= Leiðarvísir og borgarskipan =

12th-century guidebook for pilgrims

Leiðarvísir og borgarskipan (Note: /non/, /is/.) ("A Guide and List of Cities") is an itinerary written c. 1157 by Níkulás Bergsson (a.k.a. Nikolaos), the abbot of the monastery of Þverá in Eyjafjörður, Northern Iceland.
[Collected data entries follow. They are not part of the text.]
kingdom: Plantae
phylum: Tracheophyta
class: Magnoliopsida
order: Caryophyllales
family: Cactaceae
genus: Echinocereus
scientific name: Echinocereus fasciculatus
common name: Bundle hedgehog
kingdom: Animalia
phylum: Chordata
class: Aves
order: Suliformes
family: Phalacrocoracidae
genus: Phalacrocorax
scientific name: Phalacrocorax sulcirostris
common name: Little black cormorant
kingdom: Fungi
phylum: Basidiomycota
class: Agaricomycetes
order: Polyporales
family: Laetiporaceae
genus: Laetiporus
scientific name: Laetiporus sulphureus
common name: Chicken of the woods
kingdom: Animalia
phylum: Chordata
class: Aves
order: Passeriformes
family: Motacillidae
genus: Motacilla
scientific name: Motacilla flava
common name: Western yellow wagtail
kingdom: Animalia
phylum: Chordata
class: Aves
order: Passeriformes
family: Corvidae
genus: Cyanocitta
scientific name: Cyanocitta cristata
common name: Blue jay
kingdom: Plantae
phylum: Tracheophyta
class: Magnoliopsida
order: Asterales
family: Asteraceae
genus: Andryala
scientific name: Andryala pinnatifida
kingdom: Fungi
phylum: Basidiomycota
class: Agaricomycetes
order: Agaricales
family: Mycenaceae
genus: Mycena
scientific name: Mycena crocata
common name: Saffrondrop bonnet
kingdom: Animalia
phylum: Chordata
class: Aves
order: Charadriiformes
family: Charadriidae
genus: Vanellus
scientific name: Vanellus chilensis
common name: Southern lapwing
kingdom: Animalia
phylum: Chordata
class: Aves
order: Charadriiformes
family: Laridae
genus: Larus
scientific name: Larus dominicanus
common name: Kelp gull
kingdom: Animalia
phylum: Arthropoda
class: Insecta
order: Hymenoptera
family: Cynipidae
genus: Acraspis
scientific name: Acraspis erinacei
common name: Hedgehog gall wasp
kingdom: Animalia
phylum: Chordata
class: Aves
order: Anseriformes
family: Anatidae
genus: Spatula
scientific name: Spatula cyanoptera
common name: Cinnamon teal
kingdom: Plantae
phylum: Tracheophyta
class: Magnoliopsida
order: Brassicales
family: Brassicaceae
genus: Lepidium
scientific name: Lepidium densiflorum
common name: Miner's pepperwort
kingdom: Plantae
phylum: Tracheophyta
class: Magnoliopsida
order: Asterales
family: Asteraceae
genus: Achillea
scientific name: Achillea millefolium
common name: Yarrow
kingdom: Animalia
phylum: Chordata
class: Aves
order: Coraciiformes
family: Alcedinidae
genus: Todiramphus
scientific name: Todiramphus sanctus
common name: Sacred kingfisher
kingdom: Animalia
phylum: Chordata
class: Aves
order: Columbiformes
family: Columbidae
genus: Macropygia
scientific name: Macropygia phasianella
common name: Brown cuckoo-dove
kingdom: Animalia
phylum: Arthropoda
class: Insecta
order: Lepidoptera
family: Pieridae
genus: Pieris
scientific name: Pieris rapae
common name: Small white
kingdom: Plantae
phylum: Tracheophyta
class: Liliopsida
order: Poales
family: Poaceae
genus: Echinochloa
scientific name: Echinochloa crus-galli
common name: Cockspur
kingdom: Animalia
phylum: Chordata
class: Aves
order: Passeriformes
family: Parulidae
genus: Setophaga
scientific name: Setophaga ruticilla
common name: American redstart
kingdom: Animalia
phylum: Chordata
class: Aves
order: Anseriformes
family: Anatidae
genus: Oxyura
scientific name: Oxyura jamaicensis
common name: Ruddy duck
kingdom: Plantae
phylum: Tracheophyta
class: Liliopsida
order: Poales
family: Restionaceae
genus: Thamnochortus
It is a guidebook for pilgrims about the routes from Northern Europe to Rome and Jerusalem. It contains two descriptions of lands around Norway that the Abbot seems to have acquired for his book from independent sources.

== Manuscript ==
The Leiðarvísir is found in a manuscript known as AM 194 8vo, copied in 1387 by two scribes. The greater part by far was copied by Óláfr Ormsson, a priest from Snæfellsnes, while only a few pages are the work of Brynjólfr Steinráðarson. Although AM 194 8vo contains an eclectic mix of texts, it was compiled with a view towards making a coherent whole.

== Itinerary ==
The following is a list of the towns in the different itineraries described in Leiðarvísir:

===Denmark===
- Aalborg
- Viborg
- Hedeby

===Germany===

- Itzehoe
- Stade
First variation
- Verden
- Nienburg
- Minden
- Paderborn
- Niedermarsberg, former Horhausen ('Horus'), near Marsberg
- 'Kiliandr', probably Caldern in Lahntal
Second variation
- Harsefeld
- Walsrode
- Hanover
- Hildesheim
- Bad Gandersheim
- Fritzlar
- Arnsburg near Lich
Third variation
- Utrecht (Netherlands)
- Cologne
- Mainz
- Worms
- Speyer

===France===
- Seltz
- Strasbourg

===Switzerland===
- Basel
- Solothurn
- Avenches
- Vevey
- Saint-Maurice
- Bourg-Saint-Pierre

===Italy===

- Great St Bernard Pass
- Etroubles
- Aosta
- Pont-Saint-Martin
- Ivrea
- Vercelli
- Pavia
- Piacenza
- Fidenza
- Borgo Val di Taro
- Crucis markaðr (?)
- Frackaskáli (?)
- Pontremoli
- Mariogilldi (?)
- Santo Stefano di Magra
- Marioborg (?)
- Luni
- Kjóformunt (?)
- Lucca
- Altopascio
- Ponte a Cappiano
- Sanctinusborg (Borgo San Genesio)
- Martinusborg (Borgo Marturi, current Poggibonsi)
- Semunt (Monte Maggio, south of Monteriggioni)
- Siena
- San Quirico d'Orcia
- Acquapendente
- Bolsena
- Montefiascone
- Viterbo
- Sútarinn micli (?) ("large Sutri")
- Sútarinn litli (?) ("small Sutri")
- Monte Mario
- Rome
- First variation
  - Tusculum
  - Ferentino
  - Ceprano
  - Aquino
  - Monte Cassino
- Second variation
  - Albano
  - Terracina
  - Fondi
  - Gaeta
- Capua
- Benevento
- Siponto
- Barletta
- Trani
- Bisceglie
- Molfetta
- Giovinazzo
- Bari
- Monopoli
- Brindisi

===Greece===
- Peloponnese (Note: Bolgaraland, land of the Bulgars (i.e., Slavs), in the Leiðarvísir. Willibald, a northern European pilgrim of the 9th century, likewise called the Peloponnese Slavinia on account of its Slavic inhabitants.)
- Kos
- Constantinople
- Rhodes
- Kastellorizon
- Patara
- Cyprus
- Paphos

===Holy Land===

- Acre
- Capharnaum
- Caesarea Palaestina
- Jaffa
- Ascalon
- Serkland
- Tyre
- Sidon
- Tripoli
- Latakia
- Antioch
- Syrland (Note: According to Níkulás, this was the Saracens called the Kingdom of Jerusalem.)
- Galilee
- Mount Tabor
- Nazareth
- Jenin
- Iohannis-kastali (Note: "John's castle", modern Sebastia, was correctly identified by Níkulás with ancient Samaria.)
- Jacob's Well
- Nablus
- an unidentified casalis
- Bira
- Jerusalem
- Bethlehem
- Bethany
- Sodom and Gomorra
- River Jordan
- Mount of Olives
- Kidron Valley
- Monastery of the Temptation
- Abraham's Castle
- Jericho
- Abrahams-veller (Note: The "plains of Abraham" were the fertile heights around Jericho. The designation is of crusader origin.)
- Rabitaland (Note: The land beyond the Jordan, i.e. Arabia.)